[Transcribed page contents]
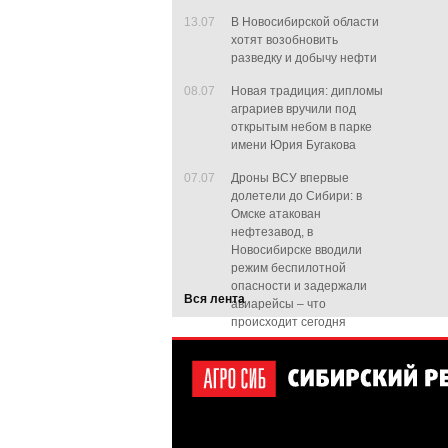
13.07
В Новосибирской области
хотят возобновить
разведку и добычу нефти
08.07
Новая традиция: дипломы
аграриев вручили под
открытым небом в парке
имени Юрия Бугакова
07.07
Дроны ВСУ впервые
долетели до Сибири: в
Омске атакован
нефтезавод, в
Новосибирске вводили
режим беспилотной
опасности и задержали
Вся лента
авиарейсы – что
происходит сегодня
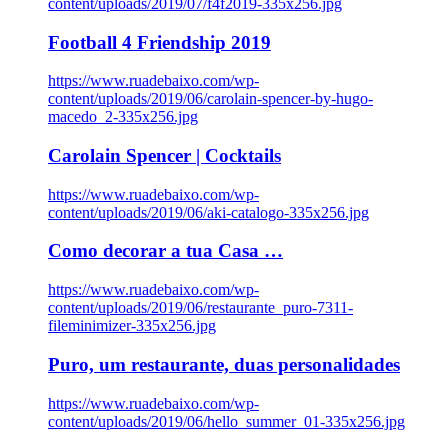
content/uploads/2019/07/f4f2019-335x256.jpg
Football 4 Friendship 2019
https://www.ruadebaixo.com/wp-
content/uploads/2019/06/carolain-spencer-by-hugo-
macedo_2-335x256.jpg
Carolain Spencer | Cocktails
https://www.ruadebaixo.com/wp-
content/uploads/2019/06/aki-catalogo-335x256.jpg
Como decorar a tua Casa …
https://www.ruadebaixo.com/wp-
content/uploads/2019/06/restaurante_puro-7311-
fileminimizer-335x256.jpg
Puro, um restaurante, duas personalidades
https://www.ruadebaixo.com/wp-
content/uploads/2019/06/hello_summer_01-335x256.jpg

* WHAT YOU ARE ASKED TO DO *
Write down exactly the line with "Football 4 Friendship 2019", then each line after it through the end of the data.

* SOLUTION *
Football 4 Friendship 2019
https://www.ruadebaixo.com/wp-
content/uploads/2019/06/carolain-spencer-by-hugo-
macedo_2-335x256.jpg
Carolain Spencer | Cocktails
https://www.ruadebaixo.com/wp-
content/uploads/2019/06/aki-catalogo-335x256.jpg
Como decorar a tua Casa …
https://www.ruadebaixo.com/wp-
content/uploads/2019/06/restaurante_puro-7311-
fileminimizer-335x256.jpg
Puro, um restaurante, duas personalidades
https://www.ruadebaixo.com/wp-
content/uploads/2019/06/hello_summer_01-335x256.jpg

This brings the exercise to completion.